Fascia is a complex mechano-sensory system. The interaction of fascia and associated water to “remember” its geometric orientation and signal to the brain if fascial distortions are formed. These distortions can take a shape of a trigger band, tectonic fixation (loss of gliding ability) or different types of multidirectional distortions which formed as result of injury, poor posture or metabolic imbalances. Distortions cannot be diagnosed by mainstream medicine, because even MRI studies will not show these changes in gross architecture since they are the same density and thickness as normal tissue.  They are only seen on biopsy.  They are often unresponsive to drug therapies.

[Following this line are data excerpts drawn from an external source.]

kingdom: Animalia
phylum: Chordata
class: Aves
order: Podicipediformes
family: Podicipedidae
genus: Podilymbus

But manual therapy and especially acupuncture can play a significant role in restoring fascial homeostasis.

 

So the functioning of the interstitium/fasica/connective tissue matrix is critical for our health and vitality.  For this reason, it is also a key place to look for clues in disease and health for future scientists. So much of research has and will continue to genetic in nature and on cell function….but hopefully this blog will help you appreciate the spaces between the cells, whatever you want to call this tough, gooey, elastic filler stuff between, in and around the tissues, sinews, muscles, organs and indeed, every cell of your body!